■ EXERCISE TEXT ■
****************************************

Two weeks ago, the Mississippi Supreme Court issued a controversial ruling. They said that “Initiative 65 was improperly placed on the ballot.” Dope smokers across the state were furious. They finally managed to pass a law allowing medical use of marijuana last November but it didn’t stick.

People are wondering why we even have elections anymore. Secretary of State Michel Watson showed up at a local radio studio to disappoint everyone even further. He kicked it around with the lawyers and decided “an appeal will not be filed.” It would only be a waste of time and money, he declares.

Watson explained that they could file a motion “for a rehearing in the case” because not only did the reefer referendum go up in smoke but the whole “citizen-led initiative process in Mississippi” has been sidelined. The problem is murky wording in the language of the relevant statutes.

Watson let the 14-day deadline go whooshing past because he decided not to file an appeal. “We looked at the court’s past performance, and different case law, and kind of made some decisions based on that as well as what we thought would happen.”

They thought they would lose. “I think it would be a waste of time, in a sense that I don’t think it would be a successful effort. By that, we’re not going to petition for a rehearing on this.” That’s the spirit!

****************************************

Stored data:
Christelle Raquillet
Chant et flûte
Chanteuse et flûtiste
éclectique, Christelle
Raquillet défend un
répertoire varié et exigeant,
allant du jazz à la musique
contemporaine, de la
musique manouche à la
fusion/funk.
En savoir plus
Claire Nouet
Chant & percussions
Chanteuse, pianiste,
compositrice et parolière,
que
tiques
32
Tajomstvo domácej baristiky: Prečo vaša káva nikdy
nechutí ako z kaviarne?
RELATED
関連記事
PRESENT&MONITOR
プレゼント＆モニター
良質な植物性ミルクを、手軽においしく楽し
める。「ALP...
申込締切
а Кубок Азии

****************************************

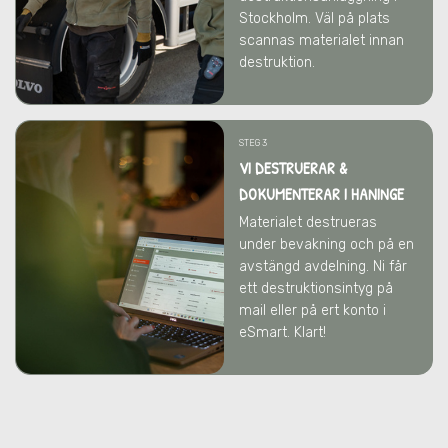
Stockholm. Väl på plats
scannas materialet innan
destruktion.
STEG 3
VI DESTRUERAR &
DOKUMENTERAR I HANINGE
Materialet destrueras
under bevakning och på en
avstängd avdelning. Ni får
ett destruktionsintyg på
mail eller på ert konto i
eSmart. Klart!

****************************************

■ COMPLETE THE FOLLOWING ■
1. Answer these questions using the text on the Mississippi marijuana ruling:
(a) What did the Mississippi Supreme Court say was wrong with Initiative 65?
(b) Where did Watson go to announce his decision?
(c) How long was the deadline that Watson let pass?
2. Proceed with the text on the Mississippi marijuana ruling, continuing after its final sentence.

■ TASK RESULTS ■
1.
(a) It said the initiative "was improperly placed on the ballot."
(b) He went to a local radio studio.
(c) It was a 14-day deadline.

2.
This law is a dead horse no matter how hard you beat it, Watkins insists. “In a sense, you would be delaying the inevitable, so instead of doing that, let’s get this off the table and move forward with it in a special session.”

Hold a special session

The 6-3 state Supreme Court ruling favored Plaintiff Mary Hawkins Butler, who is Mayor of Madison, Mississippi. The ballot-initiative process, they write, “cannot work in a world where Mississippi has fewer than five representatives in Congress” because of the way the State Constitution is written.

They lost their fifth Congressional District as a result of the 2000 census. The medical marijuana law remains in limbo along with the rest of the initiative process.

The next move is up to Governor Tate Reeves. He can call a special session of the state lawmakers to write the MMJ referendum up as an official state law. After all, the voters made their will on the issue crystal clear at the ballot box.

Meanwhile, SOS Watson thinks he has an idea for a band-aid solution to reinstate citizen-led initiatives. “As was mentioned in the hearing, I filed a concurrent resolution to amend section 273(3) of our Constitution in 2015, and strongly encourage my former colleagues to do so again. By changing the words ‘one-fifth (1/5)’ to its ‘pro-rata share,’ Mississippians will regain the ability to change our Constitution no matter the number of congressional districts we have.”

If a special session is called to try to fix the broken law, it will take quite a while to make it happen. In “order to amend the language in question, a fix would require a 2/3 vote in each chamber and approval by Mississippi voters during the next statewide election.”

The Senate, pundits note, “passed a backup plan for Initiative 65 during the previous session,” the only problem was it was DOA in the House.